Abstract

Sugar and slavery became intimately connected in the Americas during the early modern era. Once the cultivation of sugar cane had been transplanted to the Americas in the early 16th century, Spanish and Portuguese planters turned to exploiting slaves as laborers on the plantations. The first slaves were taken from among Indigenous populations in the Americas. In the 17th century, English and French planters tried to recruit indentured servants from Europe. Both these sources of labor would, for several reasons, turn out to be insufficient to meet the great demand for laborers on the American sugar plantations. Planters throughout the Americas therefore came to import slaves from Africa, particularly following the so-called “sugar revolution” during the late 17th century. As sugar henceforth became the preferred crop of cultivation throughout most of the Caribbean and Brazil, it also became the main driver of the transatlantic slave trade.
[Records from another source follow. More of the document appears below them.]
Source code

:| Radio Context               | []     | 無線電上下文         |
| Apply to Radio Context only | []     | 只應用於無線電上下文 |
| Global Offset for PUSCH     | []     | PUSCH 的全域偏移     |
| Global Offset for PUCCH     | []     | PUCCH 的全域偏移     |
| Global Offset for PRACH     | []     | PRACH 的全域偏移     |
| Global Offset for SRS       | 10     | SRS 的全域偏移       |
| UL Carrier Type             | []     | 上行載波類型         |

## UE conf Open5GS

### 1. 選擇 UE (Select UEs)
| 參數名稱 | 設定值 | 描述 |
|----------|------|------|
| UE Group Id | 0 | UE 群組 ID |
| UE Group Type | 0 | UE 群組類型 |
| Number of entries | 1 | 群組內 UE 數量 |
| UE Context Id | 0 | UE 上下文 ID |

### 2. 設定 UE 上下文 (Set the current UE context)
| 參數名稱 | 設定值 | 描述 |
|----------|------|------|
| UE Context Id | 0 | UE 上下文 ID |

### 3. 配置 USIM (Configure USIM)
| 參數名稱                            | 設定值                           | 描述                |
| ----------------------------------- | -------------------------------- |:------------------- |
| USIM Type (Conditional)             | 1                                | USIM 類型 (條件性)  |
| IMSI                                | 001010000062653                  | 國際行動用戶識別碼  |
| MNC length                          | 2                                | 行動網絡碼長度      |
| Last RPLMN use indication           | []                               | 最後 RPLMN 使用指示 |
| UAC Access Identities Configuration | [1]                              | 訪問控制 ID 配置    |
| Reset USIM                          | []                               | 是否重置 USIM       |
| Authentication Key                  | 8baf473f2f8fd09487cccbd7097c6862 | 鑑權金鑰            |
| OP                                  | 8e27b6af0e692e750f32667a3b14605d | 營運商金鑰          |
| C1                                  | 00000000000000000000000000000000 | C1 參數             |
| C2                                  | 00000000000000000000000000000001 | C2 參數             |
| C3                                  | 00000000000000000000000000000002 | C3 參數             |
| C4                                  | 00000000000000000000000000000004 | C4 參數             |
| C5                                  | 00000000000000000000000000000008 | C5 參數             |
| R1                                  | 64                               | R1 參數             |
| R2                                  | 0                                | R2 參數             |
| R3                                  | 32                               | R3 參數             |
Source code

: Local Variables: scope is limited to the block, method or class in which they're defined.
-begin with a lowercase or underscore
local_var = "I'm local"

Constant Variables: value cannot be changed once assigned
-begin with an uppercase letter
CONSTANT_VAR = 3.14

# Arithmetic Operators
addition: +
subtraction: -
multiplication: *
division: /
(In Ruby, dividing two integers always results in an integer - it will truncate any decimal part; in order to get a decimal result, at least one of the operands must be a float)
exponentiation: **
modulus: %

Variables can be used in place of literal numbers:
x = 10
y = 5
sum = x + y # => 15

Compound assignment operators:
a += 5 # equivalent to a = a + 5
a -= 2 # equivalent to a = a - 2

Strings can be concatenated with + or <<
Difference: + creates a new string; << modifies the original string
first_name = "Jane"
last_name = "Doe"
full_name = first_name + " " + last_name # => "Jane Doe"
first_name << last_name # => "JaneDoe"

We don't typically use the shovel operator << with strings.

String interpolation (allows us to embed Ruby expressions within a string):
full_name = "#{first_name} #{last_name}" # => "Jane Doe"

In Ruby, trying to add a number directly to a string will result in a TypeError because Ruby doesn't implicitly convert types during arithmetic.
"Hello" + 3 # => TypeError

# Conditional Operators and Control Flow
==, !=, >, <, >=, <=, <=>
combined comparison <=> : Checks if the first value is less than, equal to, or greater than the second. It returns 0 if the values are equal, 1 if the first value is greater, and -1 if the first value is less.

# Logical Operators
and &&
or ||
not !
The particular demography of sugar planting—with a natural population decline as a consequence of hard labor, a brutal labor regime, and insufficient diet—did furthermore exacerbate the demand for slave imports even further. The cultivation of sugar, and all economic activities associated with the slave plantation complex, would be of great economic importance for investors, merchants and producers in Europe. The political decision to abolish the slave trade would therefore have large economic consequences both in the Americas, Africa, and Europe.